Exercise directions
Report how many lines of the material contain the word "This". Case counts, and give only the number.

--

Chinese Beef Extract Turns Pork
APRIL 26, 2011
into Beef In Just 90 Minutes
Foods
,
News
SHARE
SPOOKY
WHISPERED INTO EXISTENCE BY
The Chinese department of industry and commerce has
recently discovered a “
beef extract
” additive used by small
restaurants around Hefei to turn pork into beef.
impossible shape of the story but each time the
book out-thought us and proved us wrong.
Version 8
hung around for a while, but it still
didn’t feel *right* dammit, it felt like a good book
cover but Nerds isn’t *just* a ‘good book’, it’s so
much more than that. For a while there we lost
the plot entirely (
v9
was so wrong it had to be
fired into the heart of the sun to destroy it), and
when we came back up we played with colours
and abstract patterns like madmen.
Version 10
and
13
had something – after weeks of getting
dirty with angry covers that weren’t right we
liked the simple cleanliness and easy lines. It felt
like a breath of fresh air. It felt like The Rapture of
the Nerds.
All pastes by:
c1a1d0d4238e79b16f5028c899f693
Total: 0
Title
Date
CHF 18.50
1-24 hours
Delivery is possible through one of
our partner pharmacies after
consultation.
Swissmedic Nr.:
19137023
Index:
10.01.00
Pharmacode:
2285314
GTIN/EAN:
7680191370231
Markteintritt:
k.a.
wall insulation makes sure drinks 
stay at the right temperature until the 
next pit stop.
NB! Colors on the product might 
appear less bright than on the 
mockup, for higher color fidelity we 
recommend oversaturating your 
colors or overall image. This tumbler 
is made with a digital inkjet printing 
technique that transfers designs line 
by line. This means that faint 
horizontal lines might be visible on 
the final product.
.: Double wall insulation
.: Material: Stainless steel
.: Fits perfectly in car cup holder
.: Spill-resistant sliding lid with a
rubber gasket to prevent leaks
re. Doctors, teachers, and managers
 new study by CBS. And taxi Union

--

Solution
2